I’ve only been T1D for two years and four months, so take my advice for what you will. But from my experience avoiding lows as much as possible, and erring on the side of being too high (not that I want to do that either), has been much better for my physical and mental well-being. Lows feel terrible, I’m surprised someone would put up with them so much. I also realized after avoiding them more that my whole body felt better and I had more energy (both mental and physical) and hurt less when I started trying to not go lower than 100 (or 90 o/night). So one thing he may want to consider is that it will just feel better to avoid them more.
I assume he is going low b/c he’s trying to avoid highs–there seem to be (at least) two types of Type 1’s–those who are super concerned about lows, and those super concerned about highs. I was the latter for almost two years until I realized transient highs just aren’t as bad as transient lows. That being said, if he is scared of highs, you could mention that lows too have long-term risks that are actually similar to having too high of blood sugar: Low blood sugar effects on the body: Long-term and short-term effects. So it’s important to avoid lows, not just for short-term consequences, but long-term ones as well.
I also wonder about the siezures–like someone else mentioned, are these actual siezures?

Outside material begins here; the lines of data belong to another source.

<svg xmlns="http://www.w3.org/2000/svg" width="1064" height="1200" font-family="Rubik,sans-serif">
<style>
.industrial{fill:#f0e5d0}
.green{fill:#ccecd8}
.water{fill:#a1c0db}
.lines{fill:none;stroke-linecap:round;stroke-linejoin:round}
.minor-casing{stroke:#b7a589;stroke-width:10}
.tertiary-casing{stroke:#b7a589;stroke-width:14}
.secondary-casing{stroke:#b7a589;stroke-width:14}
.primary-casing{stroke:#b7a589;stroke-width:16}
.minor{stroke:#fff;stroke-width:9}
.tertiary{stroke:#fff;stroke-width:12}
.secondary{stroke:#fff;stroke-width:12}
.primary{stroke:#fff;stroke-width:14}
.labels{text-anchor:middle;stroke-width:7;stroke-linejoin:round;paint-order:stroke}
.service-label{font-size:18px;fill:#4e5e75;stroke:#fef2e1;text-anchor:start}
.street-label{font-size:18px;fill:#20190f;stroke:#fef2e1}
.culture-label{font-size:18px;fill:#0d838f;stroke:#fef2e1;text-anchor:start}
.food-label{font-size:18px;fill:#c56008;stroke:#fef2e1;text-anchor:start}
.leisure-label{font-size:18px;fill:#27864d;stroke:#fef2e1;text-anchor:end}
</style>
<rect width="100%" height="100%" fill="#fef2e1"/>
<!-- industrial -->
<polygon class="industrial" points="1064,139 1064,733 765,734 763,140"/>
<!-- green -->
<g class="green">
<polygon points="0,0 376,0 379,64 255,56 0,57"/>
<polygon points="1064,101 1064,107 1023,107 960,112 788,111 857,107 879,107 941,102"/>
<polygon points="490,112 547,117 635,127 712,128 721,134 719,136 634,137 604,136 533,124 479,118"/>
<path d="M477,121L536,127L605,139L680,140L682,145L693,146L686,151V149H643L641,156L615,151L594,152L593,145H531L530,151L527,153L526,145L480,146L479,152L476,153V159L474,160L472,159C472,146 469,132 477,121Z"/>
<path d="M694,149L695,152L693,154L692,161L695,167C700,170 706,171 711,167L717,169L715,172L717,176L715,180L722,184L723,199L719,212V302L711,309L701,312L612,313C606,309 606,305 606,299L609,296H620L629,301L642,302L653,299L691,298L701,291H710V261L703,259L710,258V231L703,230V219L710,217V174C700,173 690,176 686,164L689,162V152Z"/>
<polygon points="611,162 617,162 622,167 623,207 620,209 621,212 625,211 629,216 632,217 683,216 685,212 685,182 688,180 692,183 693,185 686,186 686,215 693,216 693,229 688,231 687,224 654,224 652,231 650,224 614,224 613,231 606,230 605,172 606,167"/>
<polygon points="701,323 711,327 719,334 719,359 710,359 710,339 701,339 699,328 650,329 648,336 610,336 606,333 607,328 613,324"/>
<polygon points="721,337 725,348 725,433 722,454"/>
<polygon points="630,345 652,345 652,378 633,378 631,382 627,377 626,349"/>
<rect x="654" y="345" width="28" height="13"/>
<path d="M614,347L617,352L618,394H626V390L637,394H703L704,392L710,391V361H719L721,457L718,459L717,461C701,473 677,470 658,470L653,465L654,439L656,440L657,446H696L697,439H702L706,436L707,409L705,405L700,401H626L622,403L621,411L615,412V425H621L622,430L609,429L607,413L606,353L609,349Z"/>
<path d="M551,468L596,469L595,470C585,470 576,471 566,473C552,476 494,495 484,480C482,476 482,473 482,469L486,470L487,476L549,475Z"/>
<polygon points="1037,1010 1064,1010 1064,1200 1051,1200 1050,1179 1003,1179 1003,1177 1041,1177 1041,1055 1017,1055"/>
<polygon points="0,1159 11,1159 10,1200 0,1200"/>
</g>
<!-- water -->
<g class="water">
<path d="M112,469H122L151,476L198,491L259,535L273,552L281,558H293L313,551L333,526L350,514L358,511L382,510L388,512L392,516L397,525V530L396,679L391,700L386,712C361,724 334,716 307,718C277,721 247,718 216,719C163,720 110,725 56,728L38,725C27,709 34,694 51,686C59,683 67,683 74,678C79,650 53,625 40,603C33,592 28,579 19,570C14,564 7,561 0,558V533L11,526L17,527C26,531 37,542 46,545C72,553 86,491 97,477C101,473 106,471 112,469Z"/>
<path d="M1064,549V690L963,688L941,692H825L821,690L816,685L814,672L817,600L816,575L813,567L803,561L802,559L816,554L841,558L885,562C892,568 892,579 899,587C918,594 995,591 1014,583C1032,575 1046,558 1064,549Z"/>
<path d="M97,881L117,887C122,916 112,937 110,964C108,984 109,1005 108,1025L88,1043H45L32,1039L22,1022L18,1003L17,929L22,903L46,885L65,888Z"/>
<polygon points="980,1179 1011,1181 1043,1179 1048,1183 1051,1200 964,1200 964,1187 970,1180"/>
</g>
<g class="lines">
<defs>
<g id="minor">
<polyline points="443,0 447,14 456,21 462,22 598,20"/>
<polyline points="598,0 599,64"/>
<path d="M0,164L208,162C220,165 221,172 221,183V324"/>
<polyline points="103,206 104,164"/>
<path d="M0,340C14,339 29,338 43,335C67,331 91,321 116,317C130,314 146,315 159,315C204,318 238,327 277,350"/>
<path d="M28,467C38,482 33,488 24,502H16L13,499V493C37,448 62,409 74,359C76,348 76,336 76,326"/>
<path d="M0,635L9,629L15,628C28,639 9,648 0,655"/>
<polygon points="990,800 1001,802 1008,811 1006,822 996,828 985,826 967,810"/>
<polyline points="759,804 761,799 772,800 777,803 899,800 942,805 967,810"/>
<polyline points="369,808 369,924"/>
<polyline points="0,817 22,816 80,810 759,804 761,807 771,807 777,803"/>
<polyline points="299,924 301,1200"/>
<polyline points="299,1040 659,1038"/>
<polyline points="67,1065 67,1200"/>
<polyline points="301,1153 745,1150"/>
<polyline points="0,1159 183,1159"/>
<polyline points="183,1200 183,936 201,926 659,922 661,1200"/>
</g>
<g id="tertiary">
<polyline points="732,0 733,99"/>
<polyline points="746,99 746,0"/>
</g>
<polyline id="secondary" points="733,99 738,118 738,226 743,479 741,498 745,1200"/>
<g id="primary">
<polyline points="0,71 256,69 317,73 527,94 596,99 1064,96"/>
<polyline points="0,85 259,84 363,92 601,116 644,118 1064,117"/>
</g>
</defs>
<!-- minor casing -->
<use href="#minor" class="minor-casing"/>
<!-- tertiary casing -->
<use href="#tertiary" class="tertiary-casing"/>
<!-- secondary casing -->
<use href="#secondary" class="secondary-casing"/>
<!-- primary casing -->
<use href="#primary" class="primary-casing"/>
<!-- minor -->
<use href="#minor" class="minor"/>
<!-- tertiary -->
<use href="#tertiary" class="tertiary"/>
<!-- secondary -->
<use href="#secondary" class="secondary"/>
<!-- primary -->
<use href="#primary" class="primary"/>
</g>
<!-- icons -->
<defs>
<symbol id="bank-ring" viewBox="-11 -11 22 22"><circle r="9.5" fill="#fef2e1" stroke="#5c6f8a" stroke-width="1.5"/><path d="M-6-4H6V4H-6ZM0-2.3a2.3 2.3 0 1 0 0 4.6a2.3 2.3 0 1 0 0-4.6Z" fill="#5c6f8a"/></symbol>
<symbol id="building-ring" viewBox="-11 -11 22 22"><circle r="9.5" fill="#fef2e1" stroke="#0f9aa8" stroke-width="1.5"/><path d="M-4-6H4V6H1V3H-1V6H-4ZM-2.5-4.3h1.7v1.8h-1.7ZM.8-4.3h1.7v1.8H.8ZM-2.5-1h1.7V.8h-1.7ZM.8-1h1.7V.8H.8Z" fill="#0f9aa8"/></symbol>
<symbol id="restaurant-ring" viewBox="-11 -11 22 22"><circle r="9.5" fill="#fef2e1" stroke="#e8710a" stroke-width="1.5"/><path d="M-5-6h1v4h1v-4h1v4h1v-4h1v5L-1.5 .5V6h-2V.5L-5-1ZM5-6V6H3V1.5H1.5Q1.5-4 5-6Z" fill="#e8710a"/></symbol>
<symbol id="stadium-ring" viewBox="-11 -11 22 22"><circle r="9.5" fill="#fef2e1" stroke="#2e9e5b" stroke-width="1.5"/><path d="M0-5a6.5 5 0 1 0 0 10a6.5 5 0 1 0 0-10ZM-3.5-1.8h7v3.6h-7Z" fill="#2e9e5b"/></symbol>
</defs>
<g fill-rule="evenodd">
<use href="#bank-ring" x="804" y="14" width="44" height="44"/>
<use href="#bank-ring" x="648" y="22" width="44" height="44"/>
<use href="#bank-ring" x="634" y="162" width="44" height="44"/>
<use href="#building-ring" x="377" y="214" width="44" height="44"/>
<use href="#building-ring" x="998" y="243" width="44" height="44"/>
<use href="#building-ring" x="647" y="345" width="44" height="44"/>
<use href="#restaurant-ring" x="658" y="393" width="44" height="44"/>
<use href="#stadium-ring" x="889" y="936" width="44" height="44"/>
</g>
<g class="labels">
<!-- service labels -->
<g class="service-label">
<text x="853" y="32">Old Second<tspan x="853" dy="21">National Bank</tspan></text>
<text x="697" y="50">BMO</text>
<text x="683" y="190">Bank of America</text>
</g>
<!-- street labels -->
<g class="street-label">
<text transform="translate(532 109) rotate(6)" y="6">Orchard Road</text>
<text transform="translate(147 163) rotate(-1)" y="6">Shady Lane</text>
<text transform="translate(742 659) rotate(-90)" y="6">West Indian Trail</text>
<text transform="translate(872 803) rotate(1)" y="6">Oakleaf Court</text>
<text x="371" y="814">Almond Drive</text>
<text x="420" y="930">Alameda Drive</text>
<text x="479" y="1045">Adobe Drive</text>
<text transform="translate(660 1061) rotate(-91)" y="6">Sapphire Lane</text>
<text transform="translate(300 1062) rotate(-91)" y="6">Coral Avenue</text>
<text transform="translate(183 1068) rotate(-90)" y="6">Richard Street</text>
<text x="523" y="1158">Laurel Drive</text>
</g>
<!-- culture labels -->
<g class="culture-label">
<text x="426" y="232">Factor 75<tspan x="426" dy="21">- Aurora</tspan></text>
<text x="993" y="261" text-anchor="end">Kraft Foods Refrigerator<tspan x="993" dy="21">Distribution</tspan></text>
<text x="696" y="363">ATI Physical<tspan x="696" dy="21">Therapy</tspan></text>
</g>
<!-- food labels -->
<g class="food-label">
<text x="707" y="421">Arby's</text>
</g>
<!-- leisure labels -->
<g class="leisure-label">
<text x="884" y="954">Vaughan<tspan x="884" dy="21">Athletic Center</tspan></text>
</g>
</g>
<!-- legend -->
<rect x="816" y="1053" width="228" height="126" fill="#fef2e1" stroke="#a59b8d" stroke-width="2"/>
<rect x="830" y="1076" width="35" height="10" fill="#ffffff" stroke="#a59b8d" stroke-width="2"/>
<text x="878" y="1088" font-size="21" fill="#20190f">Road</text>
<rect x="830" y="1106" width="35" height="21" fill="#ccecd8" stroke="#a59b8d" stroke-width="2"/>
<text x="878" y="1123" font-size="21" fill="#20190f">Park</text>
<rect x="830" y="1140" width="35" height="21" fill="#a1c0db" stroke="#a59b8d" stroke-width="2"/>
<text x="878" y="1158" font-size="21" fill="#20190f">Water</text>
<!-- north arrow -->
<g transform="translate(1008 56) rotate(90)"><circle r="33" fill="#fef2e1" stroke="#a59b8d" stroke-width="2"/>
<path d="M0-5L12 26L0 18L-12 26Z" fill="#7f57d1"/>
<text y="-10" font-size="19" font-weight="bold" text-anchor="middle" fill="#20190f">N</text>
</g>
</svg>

Or is he shaking b/c his sugar is low? I would get a doctor’s input on this. I’ve been in the 60s many times and have never had a seizure, though I shake. I’ve been in the 40s a few times, and have been really shaky then, but it’s not a seizure. If he is losing consciousness frequently I would definitely get a doctor’s input to help with avoiding this, and emphasizing how important that is, if possible.
Final thought–yes, lows are simply unavoidable w/ Type 1, unless you’re willing to average like a 180 or 200 blood sugar or something, which isn’t good either. Unfortunately, it’s a fact of T1D life. The key is to avoid them as much as possible–for me, I used to go low multiple times a week, like in the 60s. Now that happens maybe once every other week. 50s are really rare. So much better that way. I wish you well. You sound very understanding and your partner must be lucky!
I 100% agree with everything @BKN480 said & I have T1D for almost 30 years.
Thanks so much to all of you! Overall, my guy takes very good care of his health so there’s comfort knowing there are many out there who have had the same experiences. So thankful for this community! best of health to you all!